Some might have expected the summer work at Yale Myers to screech to a halt after a three-alarm fire destroyed several buildings over the Memorial Day weekend. But Shannon Murray ’14 M.E.M., the new forest manager, says research, student programs, and forest operations have continued despite the devastating fire. And construction is nearly complete on a new auditorium, which will be used for the upcoming new-student orientation in August.
We caught up with Murray to discuss the status of construction at Yale Myers, her new job, and future of Yale’s most iconic forest.
SHANNON MURRAY: The rebuilding effort is moving forward, thanks to a lot of energy from the university and the alumni community. A new timber frame auditorium was built this summer, and it will be a central space for MODs in just a few short weeks. The structure (which had already been a planned addition to the camp) was funded through the Class of 1980, and much of the wood was sourced from within a few miles of the site. We’re excited to have the auditorium as a new educational space, and construction will begin on our other camp buildings shortly.

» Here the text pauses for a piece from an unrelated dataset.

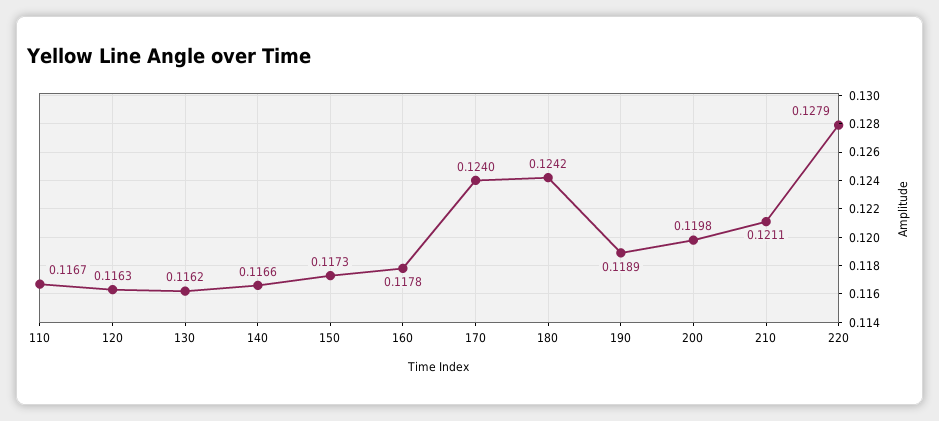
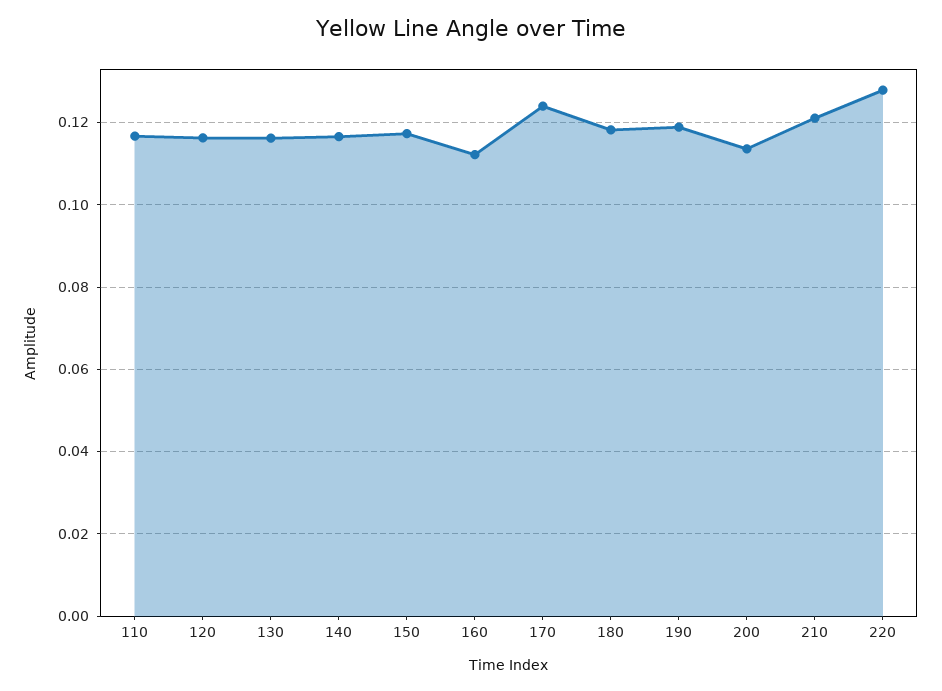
160: 0.1178 -> 0.112
180: 0.1242 -> 0.118
200: 0.1198 -> 0.114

MURRAY: This summer has moved incredibly quickly, and there has been a learning curve to managing the camp on a daily basis, working with the forest crew, and helping to coordinate the rebuilding effort. It’s definitely been important to have Julius Pasay [’14 M.F.], the previous forest manager, who was here for the first half of the summer, and Mark Ashton, F&ES professor of silviculture and director of School Forests, as mentors. It’s been an energizing (and sometimes exhausting) summer, and I’m looking forward to working with the School Forests over the next couple of years.
MURRAY: We have a slightly smaller group living here than originally planned, but most of our programs moved forward after a slight delay while we reorganized camp. Several labs at F&ES have long-term research and special projects here, and those researchers have continued their work. We also had several visiting students from other universities living with us this summer, but had to scale back on our undergraduate research program this year. The Apprentice Forester program is going strong, and the crew has been out managing their division of the forest every day. The biggest change this year is that many people have spent the summer sleeping in tents, and we’re spending the majority of our time outside. Luckily, we have a great community of people here, and everyone has made this a fun experience despite the changes in living conditions.
MURRAY: The ecosystem measurement week of MODs will still be held at Yale Myers this year, and the team of teaching fellows is looking forward to getting incoming students out in the forest. We’ve added some temporary housing to help supplement the current living conditions at camp, and will have a few more people in tents than in previous years. But that’s one of the best parts of MODs! The most significant difference this year is that we’re shortening the week here by one day so that we can keep logistics running smoothly at camp. The MODs team has done a great job making tweaks to the curriculum so that incoming students will still get a full experience during their three days here.
MURRAY: Many of the surrounding landowners have a close relationship with Yale-Myers through the Quiet Corner Initiative, special events, or simply through hiking in the area. We’ve had a lot of support from our neighbors, and many people have continued to join us at camp during the evening seminar series and workshops that we host each summer.
MURRAY: Construction is scheduled to start this fall, with the goal being to have the camp rebuilt for next summer. There will be a few minor layout changes, but the bunkhouses, classroom, kitchen, office, and common areas will be rebuilt in the style of the original camp. A new research building had already been planned at a site up one of the forest roads, and construction will be moving forward on this at the same time. So the Yale Myers camp will look quite different a year from now.